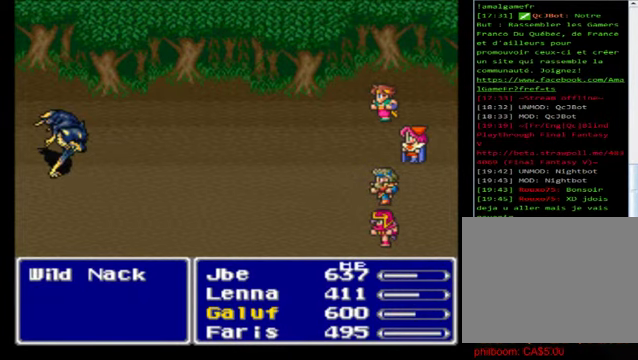
Gameplay with a controller (Xbox layout); each line is a JSON object with the inputs held at the frame after it. "events" lists button and stick changes between this image and that frame as [ms after this image, input, new state], when the widget could be followed in between. Not read: right_stick.
{"buttons": [], "left_stick": "center", "events": [[120, "A", "up"], [200, "A", "down"], [320, "A", "up"], [440, "A", "down"], [520, "A", "up"]]}
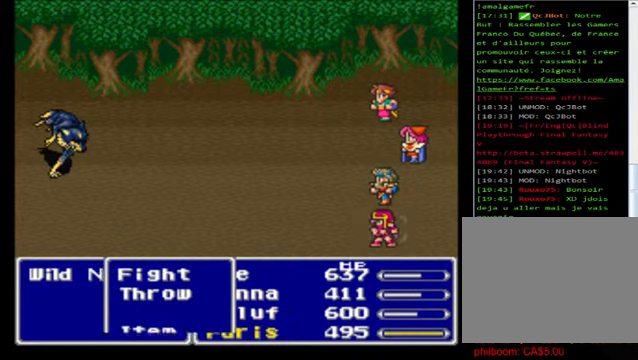
{"buttons": [], "left_stick": "center", "events": [[120, "A", "down"], [280, "A", "up"], [360, "A", "down"], [480, "A", "up"]]}
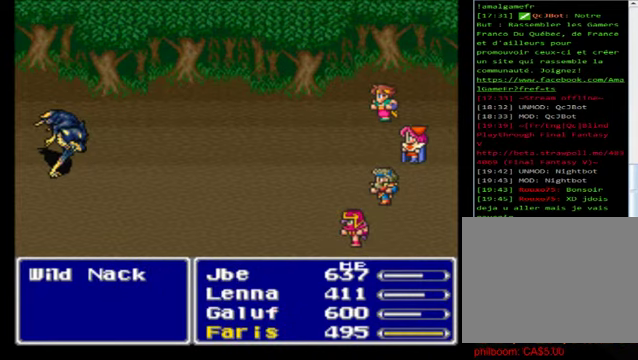
{"buttons": [], "left_stick": "center", "events": [[120, "A", "down"], [240, "A", "up"], [320, "A", "down"], [440, "A", "up"]]}
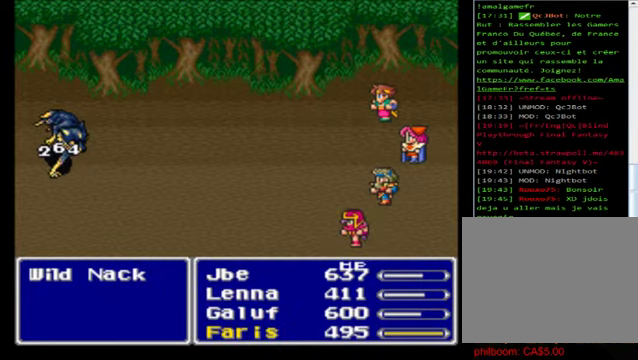
{"buttons": [], "left_stick": "center", "events": [[80, "A", "down"], [240, "A", "up"], [320, "A", "down"], [400, "A", "up"]]}
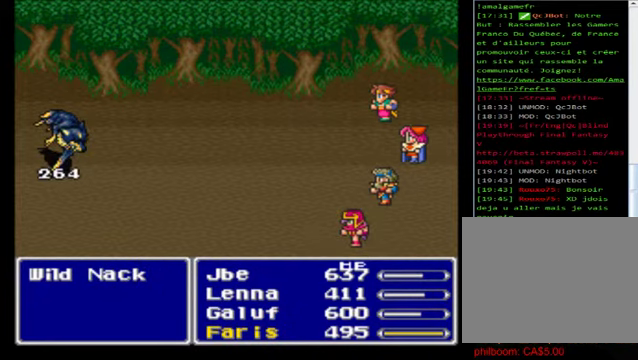
{"buttons": ["A"], "left_stick": "center", "events": [[40, "A", "down"], [160, "A", "up"], [240, "A", "down"], [360, "A", "up"], [480, "A", "down"]]}
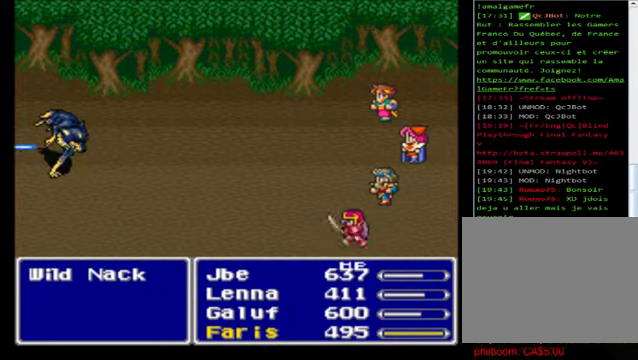
{"buttons": ["A"], "left_stick": "center", "events": [[40, "A", "up"], [200, "A", "down"], [320, "A", "up"], [440, "A", "down"]]}
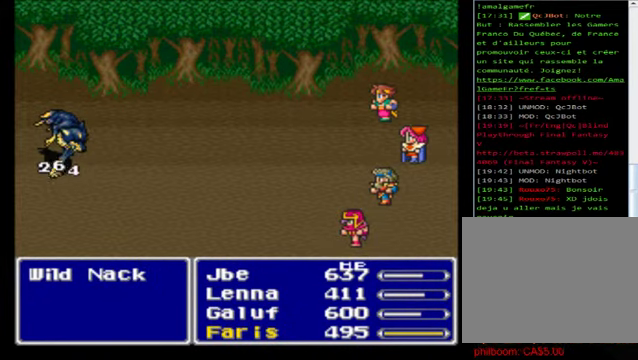
{"buttons": [], "left_stick": "center", "events": [[40, "A", "up"], [160, "A", "down"], [240, "A", "up"], [360, "A", "down"], [440, "A", "up"]]}
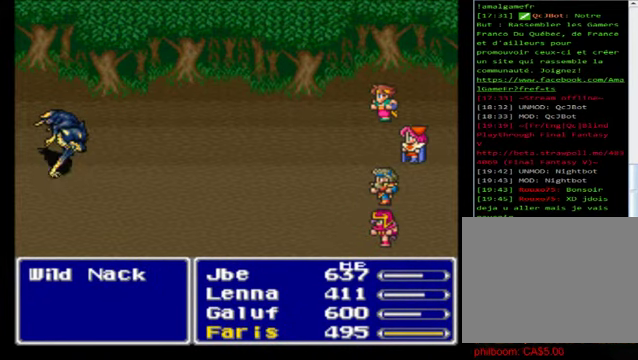
{"buttons": ["A"], "left_stick": "center", "events": [[440, "A", "down"]]}
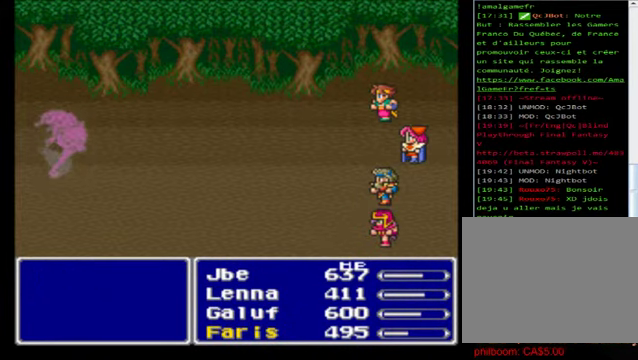
{"buttons": [], "left_stick": "center", "events": [[80, "A", "up"], [160, "A", "down"], [240, "A", "up"], [360, "A", "down"], [480, "A", "up"]]}
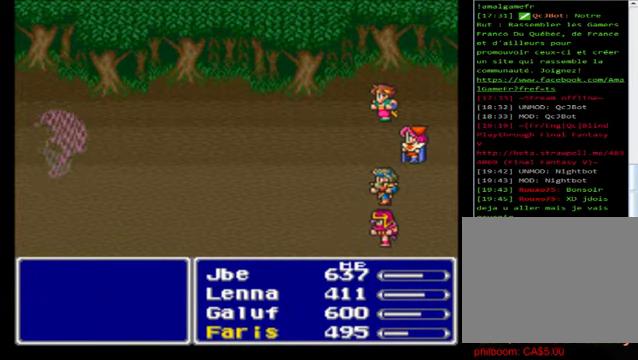
{"buttons": [], "left_stick": "center", "events": [[80, "A", "down"], [280, "A", "up"], [320, "A", "down"], [440, "A", "up"]]}
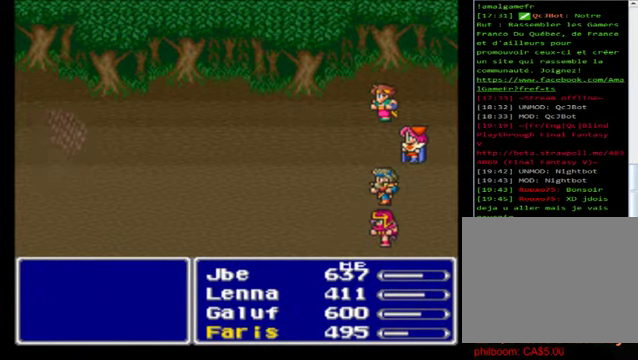
{"buttons": [], "left_stick": "center", "events": [[80, "A", "down"], [200, "A", "up"], [320, "A", "down"], [440, "A", "up"]]}
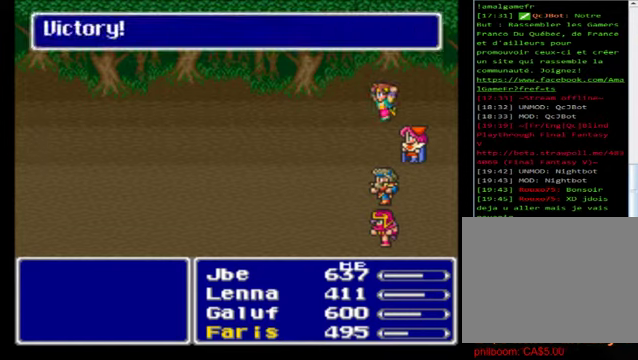
{"buttons": [], "left_stick": "center", "events": [[280, "A", "down"], [400, "A", "up"]]}
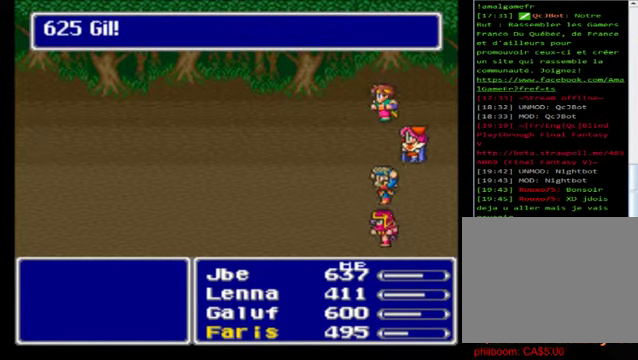
{"buttons": [], "left_stick": "center", "events": [[360, "A", "down"], [480, "A", "up"]]}
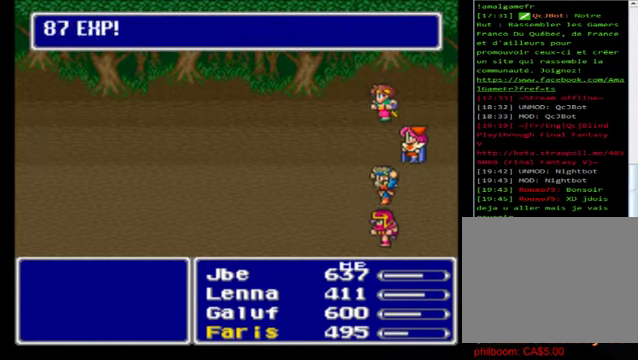
{"buttons": [], "left_stick": "center", "events": [[80, "A", "down"], [240, "A", "up"], [360, "A", "down"], [480, "A", "up"]]}
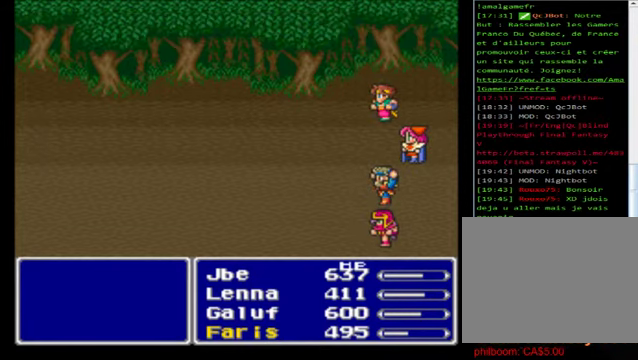
{"buttons": [], "left_stick": "center", "events": [[120, "A", "down"], [280, "A", "up"], [360, "A", "down"], [480, "A", "up"]]}
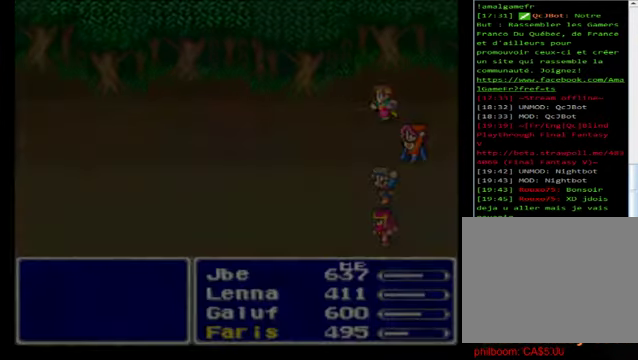
{"buttons": [], "left_stick": "center", "events": []}
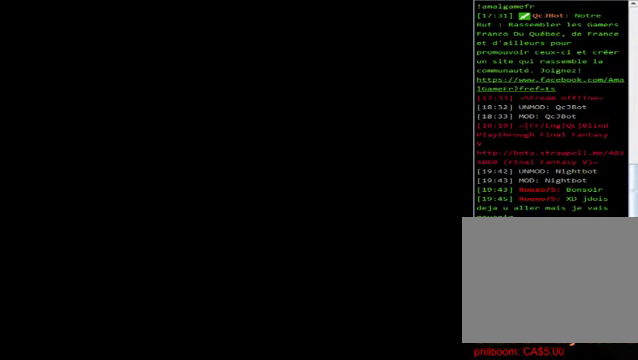
{"buttons": [], "left_stick": "center", "events": []}
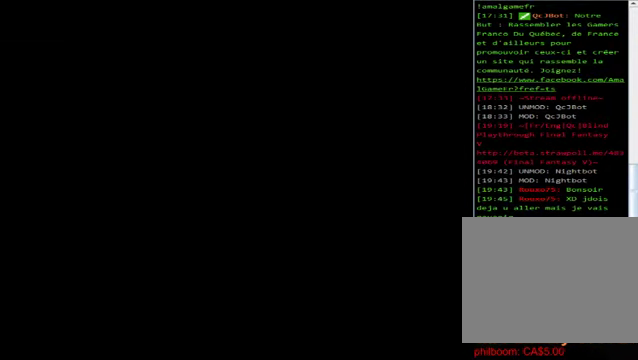
{"buttons": [], "left_stick": "center", "events": []}
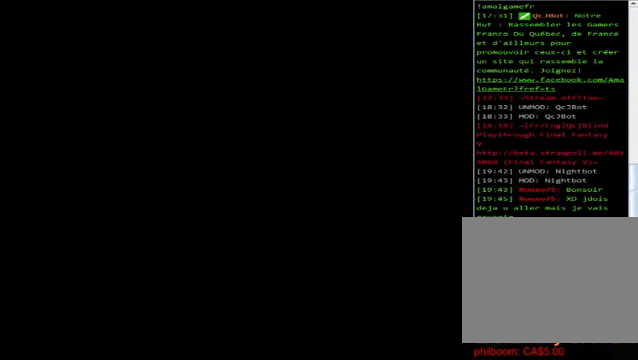
{"buttons": ["X"], "left_stick": "center", "events": [[360, "X", "down"]]}
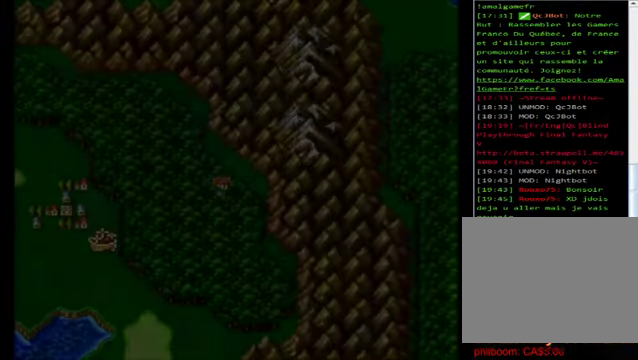
{"buttons": [], "left_stick": "center", "events": [[40, "X", "up"]]}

-.-.-

* **Work required**: Excluding the pictures, output every entry above without alteration.

* **Answer for the task**:
Gameplay with a controller (Xbox layout); each line is a JSON object with the inputs held at the frame after it. "events" lists button and stick changes between this image and that frame as [ms after this image, input, new state], when the widget could be followed in between. Not read: right_stick.
{"buttons": [], "left_stick": "center", "events": [[120, "A", "up"], [200, "A", "down"], [320, "A", "up"], [440, "A", "down"], [520, "A", "up"]]}
{"buttons": [], "left_stick": "center", "events": [[120, "A", "down"], [280, "A", "up"], [360, "A", "down"], [480, "A", "up"]]}
{"buttons": [], "left_stick": "center", "events": [[120, "A", "down"], [240, "A", "up"], [320, "A", "down"], [440, "A", "up"]]}
{"buttons": [], "left_stick": "center", "events": [[80, "A", "down"], [240, "A", "up"], [320, "A", "down"], [400, "A", "up"]]}
{"buttons": ["A"], "left_stick": "center", "events": [[40, "A", "down"], [160, "A", "up"], [240, "A", "down"], [360, "A", "up"], [480, "A", "down"]]}
{"buttons": ["A"], "left_stick": "center", "events": [[40, "A", "up"], [200, "A", "down"], [320, "A", "up"], [440, "A", "down"]]}
{"buttons": [], "left_stick": "center", "events": [[40, "A", "up"], [160, "A", "down"], [240, "A", "up"], [360, "A", "down"], [440, "A", "up"]]}
{"buttons": ["A"], "left_stick": "center", "events": [[440, "A", "down"]]}
{"buttons": [], "left_stick": "center", "events": [[80, "A", "up"], [160, "A", "down"], [240, "A", "up"], [360, "A", "down"], [480, "A", "up"]]}
{"buttons": [], "left_stick": "center", "events": [[80, "A", "down"], [280, "A", "up"], [320, "A", "down"], [440, "A", "up"]]}
{"buttons": [], "left_stick": "center", "events": [[80, "A", "down"], [200, "A", "up"], [320, "A", "down"], [440, "A", "up"]]}
{"buttons": [], "left_stick": "center", "events": [[280, "A", "down"], [400, "A", "up"]]}
{"buttons": [], "left_stick": "center", "events": [[360, "A", "down"], [480, "A", "up"]]}
{"buttons": [], "left_stick": "center", "events": [[80, "A", "down"], [240, "A", "up"], [360, "A", "down"], [480, "A", "up"]]}
{"buttons": [], "left_stick": "center", "events": [[120, "A", "down"], [280, "A", "up"], [360, "A", "down"], [480, "A", "up"]]}
{"buttons": [], "left_stick": "center", "events": []}
{"buttons": [], "left_stick": "center", "events": []}
{"buttons": [], "left_stick": "center", "events": []}
{"buttons": ["X"], "left_stick": "center", "events": [[360, "X", "down"]]}
{"buttons": [], "left_stick": "center", "events": [[40, "X", "up"]]}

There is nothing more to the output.